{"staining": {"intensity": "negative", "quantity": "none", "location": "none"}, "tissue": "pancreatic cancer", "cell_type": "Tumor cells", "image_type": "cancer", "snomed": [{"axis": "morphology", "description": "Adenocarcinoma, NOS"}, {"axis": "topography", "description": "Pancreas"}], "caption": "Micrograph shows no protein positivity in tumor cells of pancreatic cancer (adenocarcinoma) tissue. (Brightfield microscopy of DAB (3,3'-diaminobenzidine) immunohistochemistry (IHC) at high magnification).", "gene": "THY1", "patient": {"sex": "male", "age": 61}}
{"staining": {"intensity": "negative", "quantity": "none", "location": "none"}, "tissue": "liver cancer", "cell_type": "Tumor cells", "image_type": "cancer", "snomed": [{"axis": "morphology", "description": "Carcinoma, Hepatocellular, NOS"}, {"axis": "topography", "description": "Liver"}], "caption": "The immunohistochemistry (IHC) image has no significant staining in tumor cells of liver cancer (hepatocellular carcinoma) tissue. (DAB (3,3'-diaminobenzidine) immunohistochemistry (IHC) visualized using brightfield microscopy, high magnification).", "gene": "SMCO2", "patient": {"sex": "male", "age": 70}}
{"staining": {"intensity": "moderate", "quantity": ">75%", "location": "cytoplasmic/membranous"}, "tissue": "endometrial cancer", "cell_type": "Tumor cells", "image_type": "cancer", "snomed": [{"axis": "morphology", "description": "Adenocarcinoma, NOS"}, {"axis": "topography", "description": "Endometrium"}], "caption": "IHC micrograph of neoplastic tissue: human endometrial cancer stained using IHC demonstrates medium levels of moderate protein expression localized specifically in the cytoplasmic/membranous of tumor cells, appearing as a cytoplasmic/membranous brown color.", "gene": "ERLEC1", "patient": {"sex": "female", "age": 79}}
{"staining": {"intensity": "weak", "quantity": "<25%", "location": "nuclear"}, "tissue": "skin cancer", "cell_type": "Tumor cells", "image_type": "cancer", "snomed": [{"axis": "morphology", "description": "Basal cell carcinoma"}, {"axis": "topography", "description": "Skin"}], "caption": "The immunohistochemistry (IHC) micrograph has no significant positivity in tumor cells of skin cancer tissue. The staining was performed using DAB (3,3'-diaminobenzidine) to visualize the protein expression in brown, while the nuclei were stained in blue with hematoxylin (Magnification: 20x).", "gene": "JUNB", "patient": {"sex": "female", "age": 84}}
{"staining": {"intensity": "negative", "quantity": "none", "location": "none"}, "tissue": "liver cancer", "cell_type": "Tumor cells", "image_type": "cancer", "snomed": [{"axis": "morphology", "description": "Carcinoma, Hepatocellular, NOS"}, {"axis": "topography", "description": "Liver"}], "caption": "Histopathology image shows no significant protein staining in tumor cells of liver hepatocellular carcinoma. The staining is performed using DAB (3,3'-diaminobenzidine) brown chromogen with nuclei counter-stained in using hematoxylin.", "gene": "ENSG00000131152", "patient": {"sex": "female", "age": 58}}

============================================================

AIM OF THE EXERCISE:
Copy, please, every line from the start of the entries down to the line that holds "micrograph of neoplastic", with both of those lines included and no others.

ANSWER FOR THE TASK:
{"staining": {"intensity": "negative", "quantity": "none", "location": "none"}, "tissue": "pancreatic cancer", "cell_type": "Tumor cells", "image_type": "cancer", "snomed": [{"axis": "morphology", "description": "Adenocarcinoma, NOS"}, {"axis": "topography", "description": "Pancreas"}], "caption": "Micrograph shows no protein positivity in tumor cells of pancreatic cancer (adenocarcinoma) tissue. (Brightfield microscopy of DAB (3,3'-diaminobenzidine) immunohistochemistry (IHC) at high magnification).", "gene": "THY1", "patient": {"sex": "male", "age": 61}}
{"staining": {"intensity": "negative", "quantity": "none", "location": "none"}, "tissue": "liver cancer", "cell_type": "Tumor cells", "image_type": "cancer", "snomed": [{"axis": "morphology", "description": "Carcinoma, Hepatocellular, NOS"}, {"axis": "topography", "description": "Liver"}], "caption": "The immunohistochemistry (IHC) image has no significant staining in tumor cells of liver cancer (hepatocellular carcinoma) tissue. (DAB (3,3'-diaminobenzidine) immunohistochemistry (IHC) visualized using brightfield microscopy, high magnification).", "gene": "SMCO2", "patient": {"sex": "male", "age": 70}}
{"staining": {"intensity": "moderate", "quantity": ">75%", "location": "cytoplasmic/membranous"}, "tissue": "endometrial cancer", "cell_type": "Tumor cells", "image_type": "cancer", "snomed": [{"axis": "morphology", "description": "Adenocarcinoma, NOS"}, {"axis": "topography", "description": "Endometrium"}], "caption": "IHC micrograph of neoplastic tissue: human endometrial cancer stained using IHC demonstrates medium levels of moderate protein expression localized specifically in the cytoplasmic/membranous of tumor cells, appearing as a cytoplasmic/membranous brown color.", "gene": "ERLEC1", "patient": {"sex": "female", "age": 79}}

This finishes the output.